Contents

jax.experimental.ann module

Contents

Warning

This page was created from a pull request (#9655).

jax.experimental.ann module¶

ANN (Approximate Nearest Neighbor) computes top-k with a configurable recall rate.

This package only optimizes the TPU backend. For other device types it fallbacks to sort and slice.

Usage:

import functools
import jax
from jax.experimental import ann

# MIPS := maximal inner product search
# Inputs:
#   qy: f32[qy_size, feature_dim]
#   db: f32[db_size, feature_dim]
#
# Returns:
#   (f32[qy_size, k], i32[qy_size, k])
@functools.partial(jax.jit, static_argnames=["k", "recall_target"])
def mips(qy, db, k=10, recall_target=0.95):
  dists = jax.lax.dot(qy, db.transpose())
  # Computes max_k along the last dimension
  # returns (f32[qy_size, k], i32[qy_size, k])
  return ann.approx_max_k(dists, k=k, recall_target=recall_target)

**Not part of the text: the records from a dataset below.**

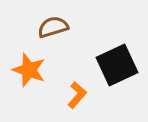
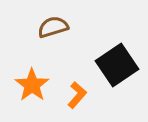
black square: rotated 9 degrees counterclockwise
orange star: moved 3 px right, 15 px down; rotated 16 degrees clockwise
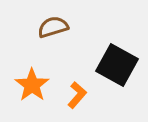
black square: rotated 27 degrees counterclockwise
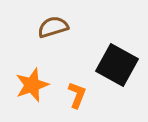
orange star: rotated 16 degrees clockwise
orange L-shape: rotated 20 degrees counterclockwise
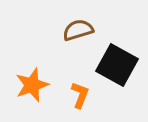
brown semicircle: moved 25 px right, 3 px down
orange L-shape: moved 3 px right
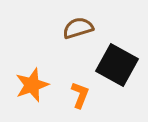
brown semicircle: moved 2 px up
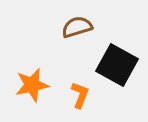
brown semicircle: moved 1 px left, 1 px up
orange star: rotated 8 degrees clockwise
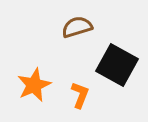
orange star: moved 2 px right; rotated 12 degrees counterclockwise
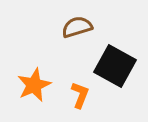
black square: moved 2 px left, 1 px down
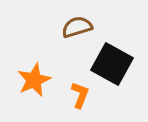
black square: moved 3 px left, 2 px up
orange star: moved 5 px up
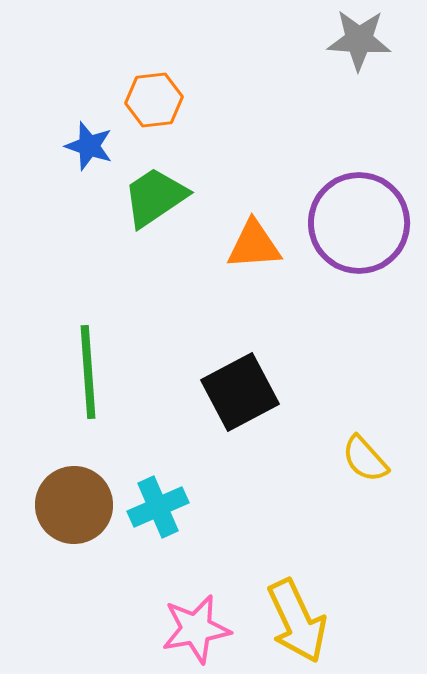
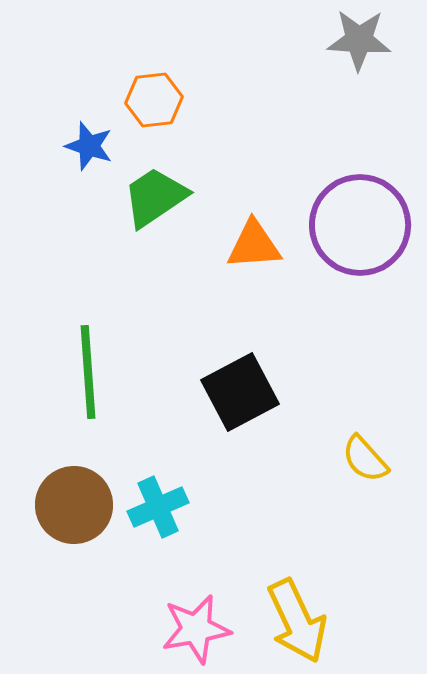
purple circle: moved 1 px right, 2 px down
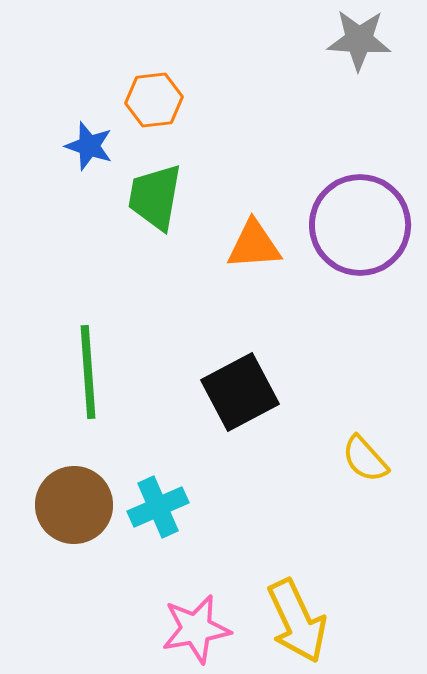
green trapezoid: rotated 46 degrees counterclockwise
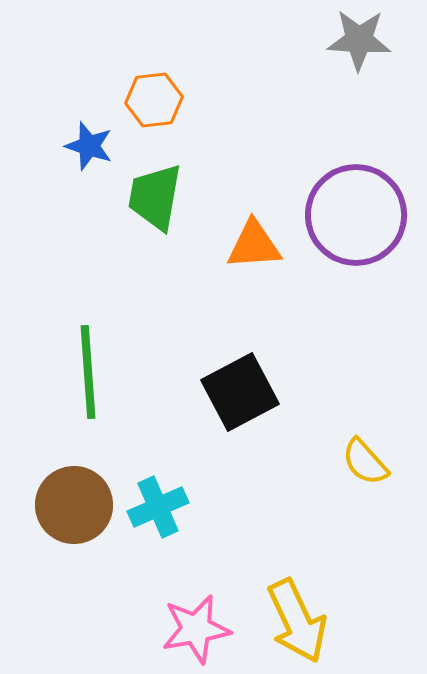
purple circle: moved 4 px left, 10 px up
yellow semicircle: moved 3 px down
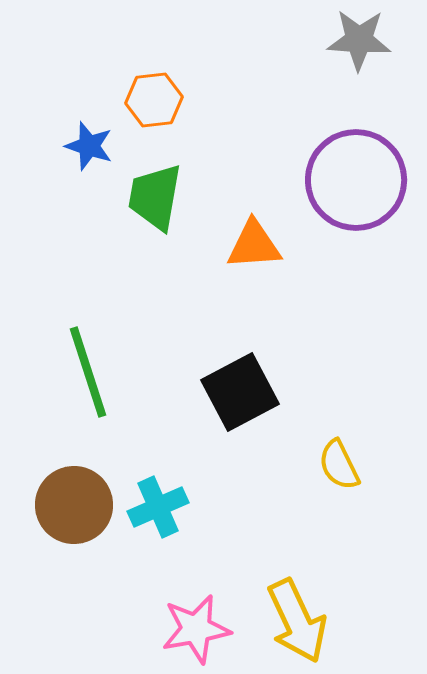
purple circle: moved 35 px up
green line: rotated 14 degrees counterclockwise
yellow semicircle: moved 26 px left, 3 px down; rotated 16 degrees clockwise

# Obtains the top-10 dot products and its offsets in db.
dot_products, neighbors = mips(qy, db, k=10)
# Computes the recall against the true neighbors.
recall = ann.ann_recall(neighbors, true_neighbors)

# Multi-core example
# Inputs:
#   qy: f32[num_devices, qy_size, feature_dim]
#   db: f32[num_devices, per_device_db_size, feature_dim]
#   db_offset: i32[num_devices]
#
# Returns:
#   (f32[qy_size, num_devices, k], i32[qy_size, num_devices, k])
@functools.partial(
    jax.pmap,
    # static args: db_size, k, recall_target
    static_broadcasted_argnums=[3, 4, 5],
    out_axes=(1, 1))
def pmap_mips(qy, db, db_offset, db_size, k, recall_target):
  dists = jax.lax.dot(qy, db.transpose())
  dists, neighbors = ann.approx_max_k(
      dists, k=k, recall_target=recall_target,
      reduction_input_size_override=db_size)
  return (dists, neighbors + db_offset)

# i32[qy_size, num_devices, k]
pmap_neighbors = pmap_mips(qy, db, db_offset, db_size, 10, 0.95)[1]
# i32[qy_size, num_devices * k]
neighbors = jax.lax.collapse(pmap_neighbors, start_dimension=1, stop_dimension=3)

Todos:

* On host top-k aggregation
* Inaccurate but fast differentiation

API¶

approx_max_k(operand, k[, ...])

Returns max k values and their indices of the operand.

approx_min_k(operand, k[, ...])

Returns min k values and their indices of the operand.